In 1998, following first-hand inspection, Mauro Minardi published this predella panel as an important early work by Girolamo di Giovanni da Camerino, thus reconfirming the attribution first proposed by Volpe and later supported by Boskovits, Luciano Bellosi and Michel Laclotte. There are some similarities between the figural types in the present panel and those in the early lunette of the Pietà above Girolamo di Giovanni’s Annunciation at the Pinacoteca Communale in Camerino. However, in 2002 Minardi proposed a new attribution to Giovanni Angelo d’Antonio. This is supported by further research and archival evidence that has since come to light identifying a Crucifixion traditionally ascribed to Girolamo as having been commissioned in fact from Giovanni Angelo (San Lorenzo, Castel San Venanzio).8 These findings have helped distinguished their production as two separate hands, making sense of the higher quality of the works attributed to the Master of the Spermento Annunciation, also known as Giovanni Angelo d’Antonio.9    


1 The left-hand margin still retains part of a gilded classical pilaster decorated with finely executed punching that originally served to divide the predella’s different compartments. At some point in the past a two-inch strip was added to the right-hand side to counterbalance the asymmetric nature of the composition; this crudely painted addition was recently removed.
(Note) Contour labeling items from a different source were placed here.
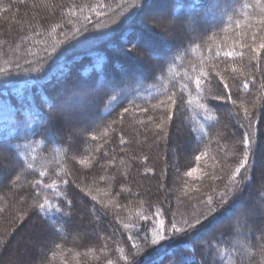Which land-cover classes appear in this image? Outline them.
<instances>
[{
	"label": "trees",
	"instance_id": "trees-1",
	"mask_svg": "<svg viewBox=\"0 0 264 264\" xmlns=\"http://www.w3.org/2000/svg\"><path fill=\"white\" fill-rule=\"evenodd\" d=\"M164 1L180 21L169 42L144 26L142 0H0V141L19 153L0 177V264H264V50H252L264 11L256 0H230L226 14L207 11L214 0ZM138 32L153 48L114 76L134 65ZM205 71L223 82L202 79L198 94ZM222 91L231 100L210 98ZM62 95L88 104L74 132ZM245 134L248 161L233 182ZM225 191L223 209L209 212L208 197L215 208ZM241 201L240 219L208 225ZM201 213L206 227L185 235Z\"/></svg>",
	"mask_w": 264,
	"mask_h": 264
},
{
	"label": "snow or ice",
	"instance_id": "snow-or-ice-1",
	"mask_svg": "<svg viewBox=\"0 0 264 264\" xmlns=\"http://www.w3.org/2000/svg\"><path fill=\"white\" fill-rule=\"evenodd\" d=\"M148 0H142L143 5H147ZM256 5L257 6H261L262 7V11H264V5L261 4V0H256ZM135 9V12H138L140 10H142L140 5H134L133 6ZM231 7L230 4V0H214V2L211 4L210 8L207 11H218L221 13L226 14L228 9ZM244 9H247L249 7V5L245 4L242 6ZM207 11L205 12V14L207 15ZM135 12L132 15H135ZM166 17H154L153 21L155 25L156 22H159V20L165 19ZM126 20L128 19V17L125 18ZM229 21H231V17L228 18ZM257 24L264 26V15L261 16V18L257 21ZM237 27H239V22L237 21ZM257 36L256 34H253V40H256ZM259 40L262 41L259 44V48H253L252 50L257 52V56H259V52L260 50H264V36H259ZM224 57H232L234 55H237L236 53H234L233 51H224L223 53ZM217 56L221 55V51L218 50L216 53ZM30 63V67H31V62ZM37 63H39V61H37ZM33 71L36 72H40L42 71V67H37V68H33ZM236 69L233 68V72H235ZM7 70H0V73H6ZM216 77H220L221 82H223V76H221V73L219 71H217L215 73V77L211 76V74L207 71L203 72L201 75H198L195 77V79L193 80V83L195 84V90L196 92L199 94L202 92L203 90V85H202V79H207L208 83L211 84ZM217 87H219V85H217ZM229 88V85L227 83H223V89L227 90ZM244 88H247V84L244 85ZM188 89V84H184L182 85L181 90H187ZM209 93H211V88L208 89ZM175 93H173L172 95L168 96V100L171 102V105L175 106L176 105V99L175 97ZM212 100H221V99H228L231 100V94L230 93H224L223 91L220 94H216V95H211L210 97ZM205 99H208V97H205ZM160 105H156L154 107H159ZM201 108H203L205 111L208 110V108L206 107L205 104H201L200 105ZM128 109H125V112H127ZM245 113L247 115V109H245ZM93 139H96L95 136H93ZM6 141H0V177L5 176L6 175V169L8 168V165L3 163V161L5 159H9V161L11 162V160H16L17 162H19V153L15 152L14 149L11 146H7L6 148ZM241 143L244 145V150H243V159L240 161L239 166L235 168L234 173L232 174V181L236 182V177L241 173V170L244 169L246 167V163L248 161V157H249V151H250V147H249V139L247 137V134H245L243 140L241 141ZM8 151L9 153H13V155L11 157H6L5 156V151ZM195 159L197 161H199L201 159L200 156H196ZM82 164L87 163V161H81ZM28 167H31V165H28ZM198 171V169L193 168L191 169L187 175L192 176L194 172ZM41 175H43V173H41ZM19 177H17L18 179ZM64 183L66 184L67 181H64ZM238 191V190H237ZM93 200L96 199L95 196L92 197ZM228 202V192H222L220 193V198H219V203L216 204V207L213 208L212 205L214 203L213 198L210 196L208 197V200L206 202V205L208 207V211L209 212H215L216 209H223L224 205ZM68 204L71 205V201H68ZM40 211H44L45 209V205L44 204H40L39 206ZM204 214L201 213L198 216L193 217V221L194 222H190V221H185V225L186 228L191 230L185 233V235H191V236H198L200 231L206 227V224L201 220V216H203ZM66 223V220H65ZM172 229H173V234L176 233H180L181 229L177 228L176 224L173 223L171 225ZM262 238H264V236H262ZM164 240V235L157 233L156 234V238H154L152 240L153 245L158 244L160 241ZM203 248V245L201 246ZM217 255H219V253H217ZM148 258L146 257V260ZM216 264H219V261L216 262Z\"/></svg>",
	"mask_w": 264,
	"mask_h": 264
},
{
	"label": "rangeland",
	"instance_id": "rangeland-1",
	"mask_svg": "<svg viewBox=\"0 0 264 264\" xmlns=\"http://www.w3.org/2000/svg\"><path fill=\"white\" fill-rule=\"evenodd\" d=\"M165 6H166V3H165L164 0H154L152 2V4L150 2H147V5L146 6L144 5L145 11L143 13V17H144V20L145 19L147 20V21H145V23L148 26L152 27V28H149L146 25H144V26L151 32V34L154 37L161 38L162 40H165V41L169 42L170 39H172V38L169 35V33H167L168 30L169 29L170 30L171 29L177 30L178 24L180 25V21L179 20L165 18V19L159 20V22H156L155 25L153 26V24H154L153 18L154 17H161V16L165 17V15L162 12L165 9ZM215 15L217 16V15H219V13H216ZM125 27H127V26H125ZM191 28H192V25L189 22H186V29L188 31H190ZM122 31L123 30L119 31L117 33V36L120 35L122 33ZM138 35H141L140 39L137 40V38H134V41L136 42L137 47L132 48V50L127 52V54L130 55L129 57L131 58V60L133 61L134 65L136 67H137V62L143 64V60L139 57V54L143 57L141 52L142 51L145 52V50L149 49L148 47H151L150 45L149 46H145V44H146L145 43L146 36H144V33L141 34V33L138 32ZM130 40H133V38H130ZM117 41H118V38L115 39V42H117ZM151 48H153V47H151ZM134 51H136L137 54ZM144 52H142V53H144ZM149 55L151 56V54H149ZM146 59H149L148 58V54L146 55ZM45 85H46V83L44 84V86ZM94 87L98 90V89H100L101 85L98 84V85H96ZM71 91L73 93H75L74 89H72ZM62 99L63 100L60 103V107H62V109L64 108L65 111H67L66 112L67 113L66 114V119H67V123H70V125H68V127L70 128V130L72 132H74L73 128L77 124L78 125H81V124L83 125L84 124L85 115H86V113L89 110L88 107H87L88 104L83 103V101H82V103H80L81 102L80 99H78V100L75 99L76 102H74V103H72V102L68 103L67 102L68 101L67 97H65L63 95H62ZM166 104H163V105H166ZM89 113H91L90 115H92V110H90ZM46 115L48 117L50 116V115H48V112H47ZM91 120H92V118H89V121H91ZM82 131H81V133H83ZM181 144H182V142H181ZM162 166L164 167V163H162ZM165 166H166V163H165ZM158 179H159V177L156 176L154 178H151L150 181L157 182ZM133 188H135V187H133ZM133 191H134V189H133ZM242 206H243L242 201L239 202L237 205H235L233 207V209H232V206H230L229 208L223 210L222 214L221 213L216 214L214 216L213 220L212 219L208 220L207 221L208 225L211 226V227H213V226L216 227V226H219V225L223 224L224 222H227V220L229 219L228 215H232V216H235V217H238V216L242 215V213L244 211ZM228 209H232V210L229 213H227ZM226 214H228L227 217H226ZM238 219H240V217H238ZM234 231H235L236 234H238V232H239L238 229H234ZM132 259H134V258H132ZM135 261H137V259H135L134 262ZM134 262H132V263H134ZM138 262L140 263L139 260H138ZM144 263H147V262H144Z\"/></svg>",
	"mask_w": 264,
	"mask_h": 264
},
{
	"label": "bare ground",
	"instance_id": "bare-ground-1",
	"mask_svg": "<svg viewBox=\"0 0 264 264\" xmlns=\"http://www.w3.org/2000/svg\"><path fill=\"white\" fill-rule=\"evenodd\" d=\"M128 35H129V34H128ZM79 62H80V61H78V62H73V63H74L73 65H77ZM135 67H136V66L131 65V64H128V63L125 62L124 65L120 67V69H117V68H115V67H112V73H113L114 76H115V75H117L118 73H120L121 70H122V71H123V70H130V71H132V70L135 69Z\"/></svg>",
	"mask_w": 264,
	"mask_h": 264
}]
</instances>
2 Private communication with the present owner.

3 Photo now held in the Volpe archive at Bologna University.

4 Private communication with the present owner, 3 January 1995 and 1 June 1995: ‘I do not see in the picture either the mind or the hand of Masaccio or Domenico Veneziano, the painter whom it most resembles… the picture nevertheless contains striking appropriations of their styles, as Todini points out… That being the case, it seems to me that the most apt designation of the panel would be that it is by a Florentine imitator of Masaccio and Domenico Veneziano…’.

5 Museum number: 7629-1861; http://www.vam.ac.uk/content/articles/t/donatellos-ascension-relief/ 

6 Oral communication with the present owner; see Gold Backs: 1250–1480, exh. cat., Matthiesen Gallery, London, 1996, p. 130 n. 5 and pp. 127–28.

7 J.R. Banker, ‘Piero as Assistant to Antonio d’Anghiari in the 1430s’, The Burlington Magazine, January 1993, pp. 16–21; J.R. Banker, ‘Un documento inedito del 1432 sull’attività di Piero della Francesca per la chiesa di San Francesco in Borgo S Sepolcro’, Rivista d'arte, 1990, 6, pp. 245–47); F. Dabell, ‘Antonio d’Anghiari e gli inizi di Piero della Francesca’, Paragone, 417, 1984, pp. 73–94.

8 Private communication with the present owner.

9 M. Mazzalupi, ‘Giovanni Angelo d'Antonio 1452: Un punto fermo per la pittura rinascimentale a Camerino’, Nuovi Studi: Rivista d'arte antica e moderna, VIII, 10, 2003, pp. 25–32.